OSS in Schools

It has been wonderful hearing all the feedback about how people are using OSS in their schools and personal lives.

Through these conversations, I am curious to know if people are using or exploring open source out of their own initiative or if people are encouraged to use open source by their school or workplace.

Many people have mentioned that their schools are making OSS (such as OpenOffice.org) available as it is more cost efficient, and many of you have mentioned that you are using several programs (such as GoogleDocs, Scratch and Prezi) in the classrooms.  This made me wonder: how supportive are schools in using open source and how much support is given to the teachers who are using them?

Some of us also mentioned that although we like to help, we do not want to be the “tech guy”.  I wonder if the “tech guys” are as fluent in working with OSS as we want them to be – and should we hold them responsible for learning OSS as part of their “tech support”?  With so much open source out there – and maybe with my lack of tech savvy skills – I do not want to be one of them. =)

So – my question is – is there enough support out there or all we doing this because we’re amazing METers?  I know I have strayed from our OSS vs PS conversation – but I think support is a factor that also determines the choice of choosing one over the other.

2 comments


1 Annette Smith { 10.25.09 at 4:53 pm }

I agree that this is an issue that needs to be addressed at some point if OSS is to be successful in educational environments.

But I do think that this issue exists just as much with PS. How many of us have had to help out a less tech-savvy colleague with email, or report card software, or ordering stock over the internet? Have you ever been called off your prep period because someone couldn’t figure out how to print from the networked printer?

I think we underestimate the difficulty of introducing any new PS into a school. For example, in my office we went to the new MS Office. The most support that Microsoft provided was some online video tutorials which my boss couldn’t make sense of. Our IT guy is still, a year later, answering questions about how to ‘select all text’ in Word.

I think resistance to change, and not the perceived increase in difficulty, is the biggest hurdle to implementing OSS.

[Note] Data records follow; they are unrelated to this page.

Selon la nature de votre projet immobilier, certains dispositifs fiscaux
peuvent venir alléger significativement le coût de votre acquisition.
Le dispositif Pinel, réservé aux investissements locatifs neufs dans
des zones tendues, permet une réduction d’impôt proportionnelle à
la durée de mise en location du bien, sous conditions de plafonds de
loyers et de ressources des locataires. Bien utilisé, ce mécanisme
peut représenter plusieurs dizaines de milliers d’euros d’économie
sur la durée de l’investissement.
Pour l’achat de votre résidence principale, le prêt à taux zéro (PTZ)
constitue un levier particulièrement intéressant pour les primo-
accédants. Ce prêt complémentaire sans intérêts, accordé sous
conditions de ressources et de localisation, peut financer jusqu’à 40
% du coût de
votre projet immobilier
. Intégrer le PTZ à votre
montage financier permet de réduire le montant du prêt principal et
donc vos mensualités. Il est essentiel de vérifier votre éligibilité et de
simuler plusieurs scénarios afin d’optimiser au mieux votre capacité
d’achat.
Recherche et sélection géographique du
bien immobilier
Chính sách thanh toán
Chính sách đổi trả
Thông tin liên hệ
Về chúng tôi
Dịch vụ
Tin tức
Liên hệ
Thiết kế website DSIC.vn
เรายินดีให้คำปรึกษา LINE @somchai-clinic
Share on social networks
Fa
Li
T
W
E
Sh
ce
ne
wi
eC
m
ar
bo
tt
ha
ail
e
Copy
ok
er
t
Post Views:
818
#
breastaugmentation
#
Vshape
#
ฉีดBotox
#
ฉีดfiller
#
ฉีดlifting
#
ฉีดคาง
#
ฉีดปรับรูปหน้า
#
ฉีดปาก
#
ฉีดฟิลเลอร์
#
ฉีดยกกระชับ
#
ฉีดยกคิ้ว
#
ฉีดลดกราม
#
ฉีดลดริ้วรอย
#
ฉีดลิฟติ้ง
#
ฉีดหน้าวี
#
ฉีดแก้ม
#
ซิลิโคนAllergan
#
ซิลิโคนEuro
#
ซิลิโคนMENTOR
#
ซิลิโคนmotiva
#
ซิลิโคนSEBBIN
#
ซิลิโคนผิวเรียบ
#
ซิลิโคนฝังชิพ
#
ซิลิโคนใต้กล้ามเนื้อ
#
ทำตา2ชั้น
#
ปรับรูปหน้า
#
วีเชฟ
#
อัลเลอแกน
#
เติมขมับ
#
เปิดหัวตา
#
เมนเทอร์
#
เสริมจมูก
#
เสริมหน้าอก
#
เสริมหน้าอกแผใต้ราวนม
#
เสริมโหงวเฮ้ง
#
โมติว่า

2 Ernest Pao { 10.25.09 at 7:41 pm }

“I think resistance to change, and not the perceived increase in difficulty, is the biggest hurdle to implementing OSS.”

Annette,

Your final statement there probably sums it all up. Many people who have gotten used to using a particular software are most likely resistant to change. Unless the new software can offer something more snazzy, has better features, is more stable etc, then people are going to resist change. Why mess with something that works? From a teacher’s point of view, why learn to use a new piece of software if it isn’t any better…who has time to do that?

On a related note, new OSS applications that aren’t trying to replace existing commercial ones (e.g. Open Office vs. MS Office) perhaps may have better success.